Identity fraud lands man in jail; police still don't know who he is

By Julie Manganis
Staff writer

March 06, 2008 06:43 am

SALEM — Police still aren't sure who he is, but a man who's been calling himself David Perez for the past decade will be spending some time in jail after a jury found him guilty of using a false name.

Perez was sentenced to two years in jail yesterday by Salem District Court Judge Dunbar Livingston. Perez will have to serve at least one year before he is released on probation for two more years.

Livingston based his sentence in part on Perez's "lengthy and very serious record" — a record that started abruptly in 1999 with firearms and drug charges and continued over the following eight years.

And that was a problem for a Boston man named David Velez Perez, whose identity and Social Security number Perez had allegedly swiped during a burglary in the late 1990s. Ever since, Velez Perez told Salem police, he has been hounded by law enforcement authorities over crimes allegedly committed by Perez.

In January 2007, Velez Perez, 37, showed up at Salem District Court with his wife and kids, trying to explain that once again he'd been mistaken for the suspect, this time on a domestic abuse charge.

Salem police began investigating and charged Perez, who was living on Washington Street in Salem, with identity fraud, giving police a false name during arrest, and using a false name and Social Security number to obtain a driver's license.

Prosecutor Lisa Core told the jury that Perez's story "doesn't add up."

For example, he has used a birth certificate showing he was born in the Bronx, N.Y., but his girlfriend and others testified that he is from Puerto Rico — even though he has a Dominican Republic flag tattooed on his arm.
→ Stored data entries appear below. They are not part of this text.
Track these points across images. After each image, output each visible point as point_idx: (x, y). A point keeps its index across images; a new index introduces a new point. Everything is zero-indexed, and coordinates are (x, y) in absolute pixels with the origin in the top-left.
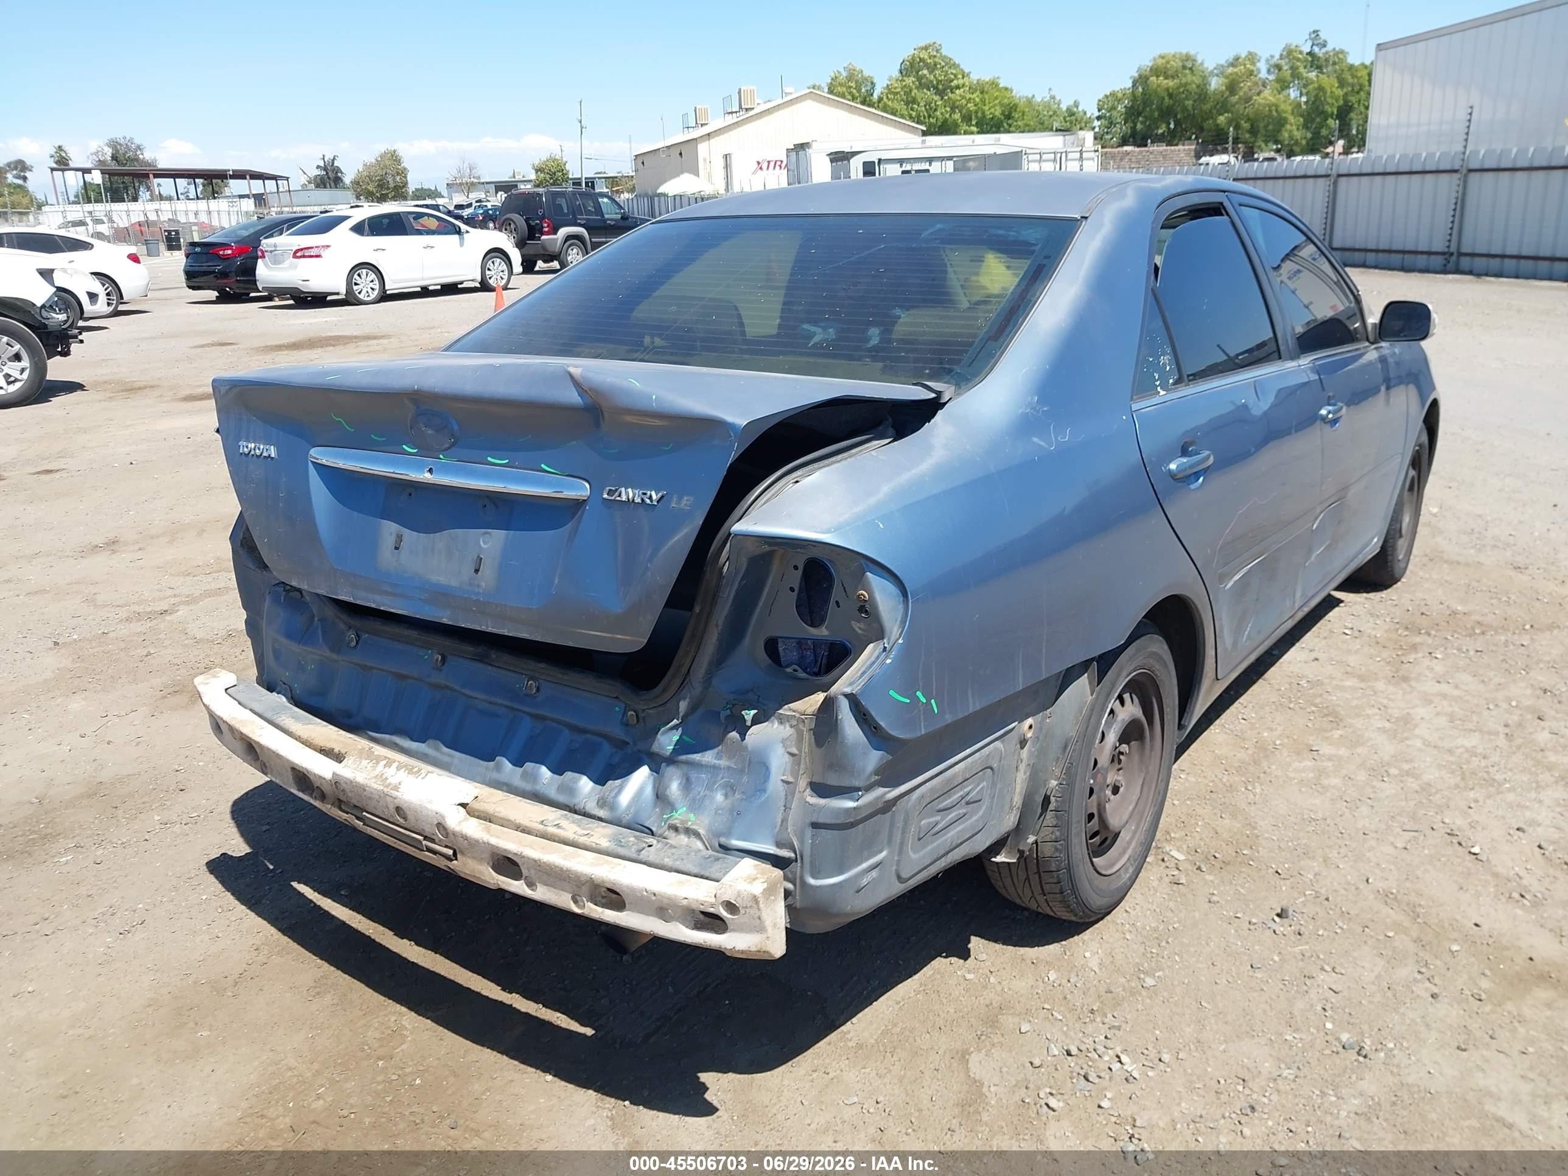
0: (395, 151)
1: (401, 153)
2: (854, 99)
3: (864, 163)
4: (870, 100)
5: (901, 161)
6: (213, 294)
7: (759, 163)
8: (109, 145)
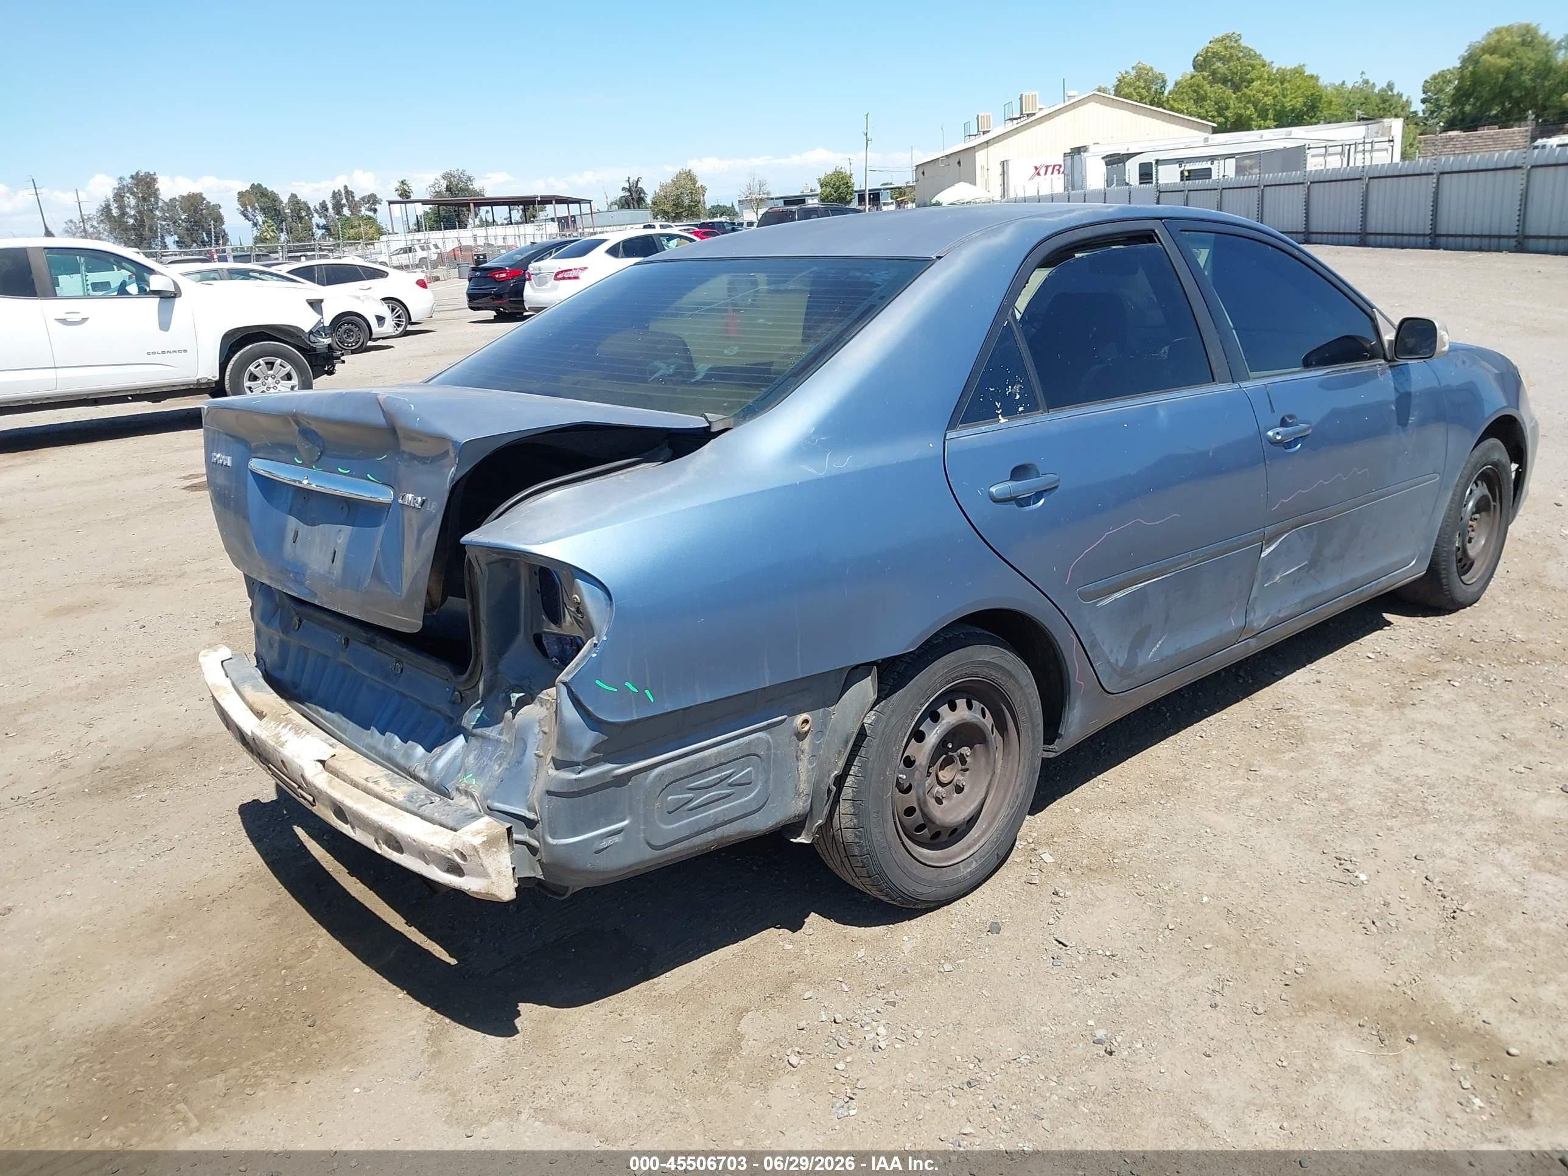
0: (690, 171)
1: (695, 172)
2: (1141, 100)
3: (1140, 164)
4: (1159, 99)
5: (1180, 161)
6: (491, 314)
7: (1036, 168)
8: (444, 177)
And when police asked him his mother's maiden name — which, according to the birth certificate he had been using, was the same as his own name, Perez — he could not recall that fact.

Defense lawyer William "Jake" Megowen insisted his client is who he says he is and questioned why the other David Velez Perez did not show up to testify.
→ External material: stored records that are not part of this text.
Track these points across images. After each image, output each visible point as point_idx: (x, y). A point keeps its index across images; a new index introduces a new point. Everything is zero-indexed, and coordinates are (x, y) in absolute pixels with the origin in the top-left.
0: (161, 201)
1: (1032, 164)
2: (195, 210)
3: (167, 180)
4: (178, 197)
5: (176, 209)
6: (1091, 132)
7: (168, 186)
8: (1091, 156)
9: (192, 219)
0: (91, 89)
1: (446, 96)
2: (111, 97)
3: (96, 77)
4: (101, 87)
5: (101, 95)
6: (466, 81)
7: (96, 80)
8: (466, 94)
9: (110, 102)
"At the end of the day, there are two individuals, and they would claim to be using the same Social Security number and the same date of birth," Megowen said.

During sentencing, Megowen acknowledged that his client had been convicted of using the phony name and information to get a license but said he had driven very little and had not been involved in any serious accident.

After he completes his sentence, Perez could be facing more problems — Salem police Detective John Doyle has already been in touch with Immigration and Customs Enforcement in an effort to determine whether Perez is in the country illegally.